Passageiros aderem a associação e cobram indenização do Metrô

Associado diz que grávida não dorme desde o dia do acidente; já metroviários fazem ato e criticam a segurança da Linha 4

ARTUR RODRIGUES , CAMILA BRUNELLI , O Estado de S.Paulo

19 de maio de 2012 | 03h05

Passageiros que estavam no trem do Metrô que bateu em outra composição da Linha 3-Vermelha, na quarta-feira, estão unindo forças para processar a companhia. Mais de 50 usuários já aderiram à criação de uma associação com objetivo de conseguir indenizações na Justiça.

O advogado do grupo, Ademar Gomes, afirma que pedirá quantias diferentes para cada uma das vítimas do acidente, dependendo dos danos sofridos. "O Metrô será processado por danos físicos e morais", disse.

O vendedor Reginaldo Lopes, de 35 anos, afirma que estava no metrô na hora do acidente. "Rompi o tendão da mão direita. Terei de ficar 15 dias sem trabalhar por causa disso", afirmou. Outra pessoa que procurou o advogado, mas não quis identificar-se, disse querer processar o Metrô porque a mulher, grávida de 6 meses, estava no trem na hora do acidente e depois disso não consegue mais dormir.

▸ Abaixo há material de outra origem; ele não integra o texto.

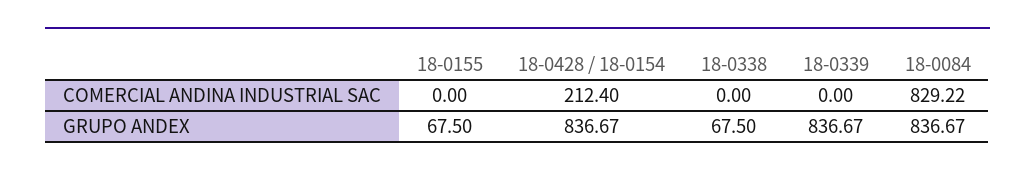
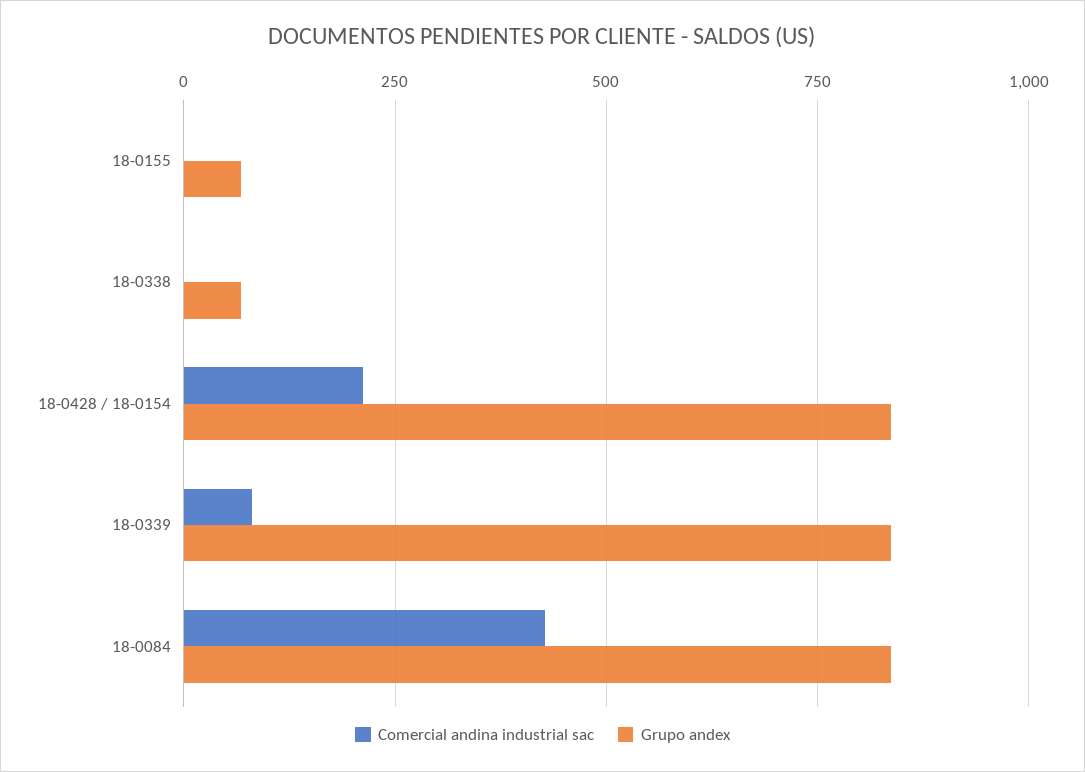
COMERCIAL ANDINA INDUSTRIAL SAC, 18-0339: 0 -> 75
COMERCIAL ANDINA INDUSTRIAL SAC, 18-0084: 829.22 -> 425

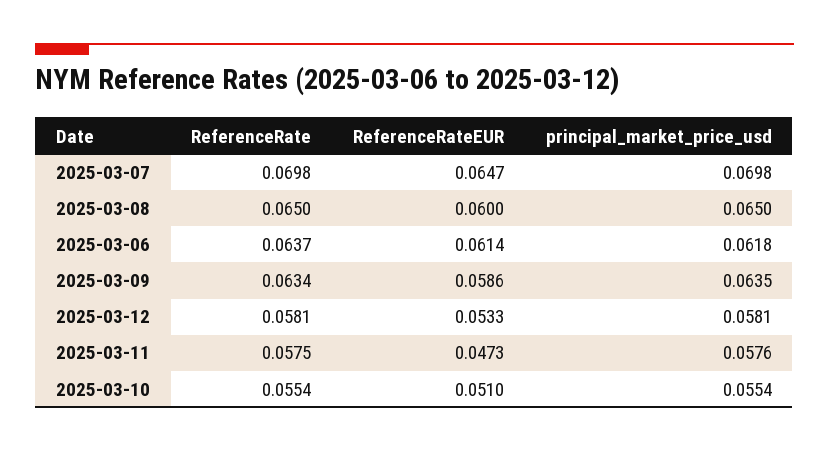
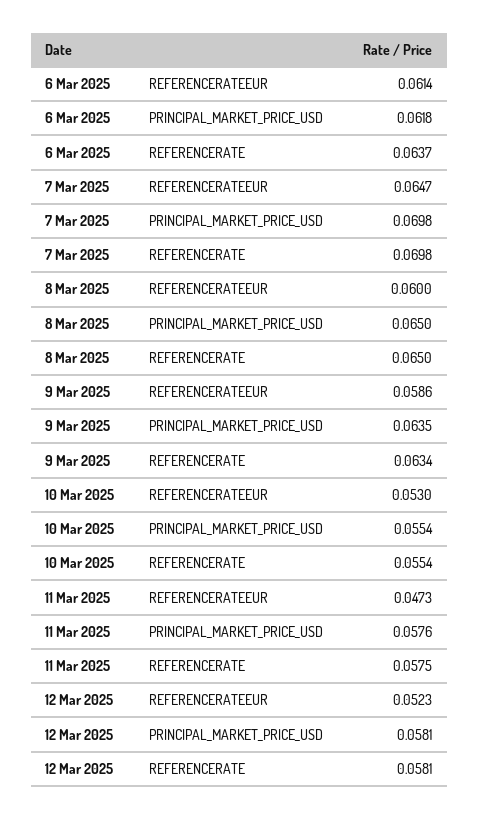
ReferenceRateEUR, 2025-03-12: 0.0533 -> 0.0523
ReferenceRateEUR, 2025-03-10: 0.051 -> 0.053

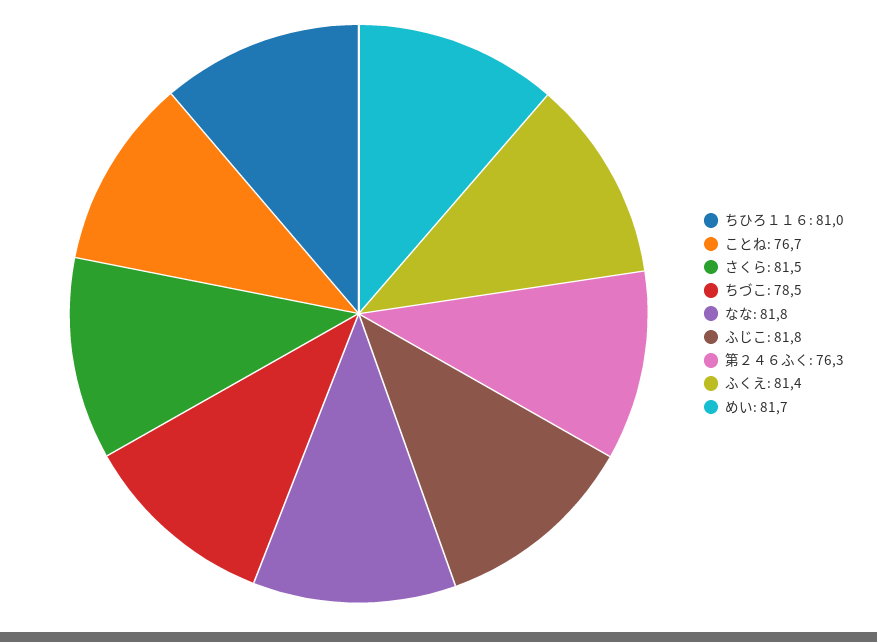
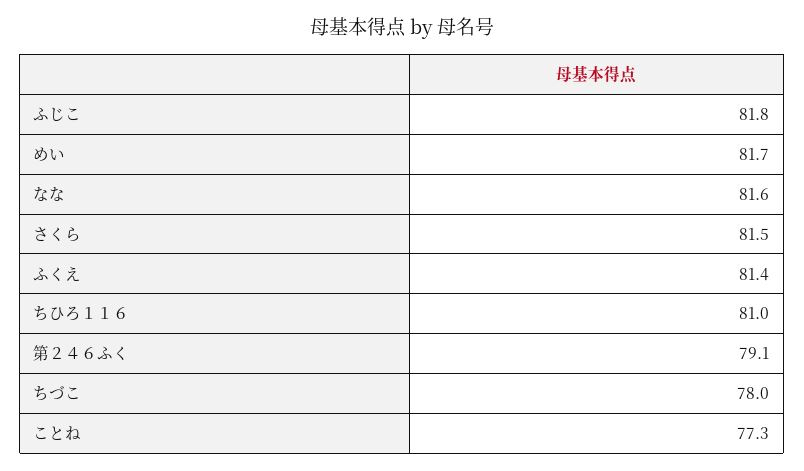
ことね: 76.7 -> 77.3
ちづこ: 78.5 -> 78
なな: 81.8 -> 81.6
第２４６ふく: 76.3 -> 79.1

O Metrô informou que tem um seguro para pagar indenizações a pessoas que entrem com ações na Justiça. Na quarta-feira de manhã, 49 pessoas se feriram - um total de 106 procuraram atendimento médico. A colisão do trem com uma composição parada foi causada por uma falha em uma placa eletrônica que alerta para a presença de outros trens, indicando se a composição deve acelerar ou desacelerar. Por causa disso, a companhia anunciou a substituição de 12 placas similares existentes.

Segundo reportagem do jornal Folha de S. Paulo, o sistema de controle dos trens nas Linhas 1-Azul, 2-Verde e 3-Vermelha deveria ter sido substituído no ano passado por outro, mais moderno, similar ao usado na Linha 4-Amarela. O contrato firmado com a Alstom era de R$ 706 milhões. Pelo atraso, a empresa foi multada em R$ 10 milhões. Esse sistema só está em testes na Linha 2-Verde. Nos outros dois ramais, os equipamentos de via começaram a ser instalados, mas não há data para a migração de um sistema para outro.

Protesto. Metroviários fizeram ontem protesto na Estação Sé para reclamar de sucateamento da rede. Segundo eles, a Linha 4- Amarela, sem maquinista, tem risco - informação negada por especialistas. "Ouvi declaração de que a Linha 4 é totalmente segura. Se perguntassem sobre a segurança do Metrô um dia antes do acidente, a resposta seria a mesma. Foi o operador que evitou tragédia maior", disse o presidente do Sindicato dos Metroviários, Altino de Mello. A categoria reiterou que fará greve na quarta-feira, caso não avance a negociação por reajuste salarial de cerca de 20%. O Metrô ofereceu 4,15%, mais 0,5% de aumento real.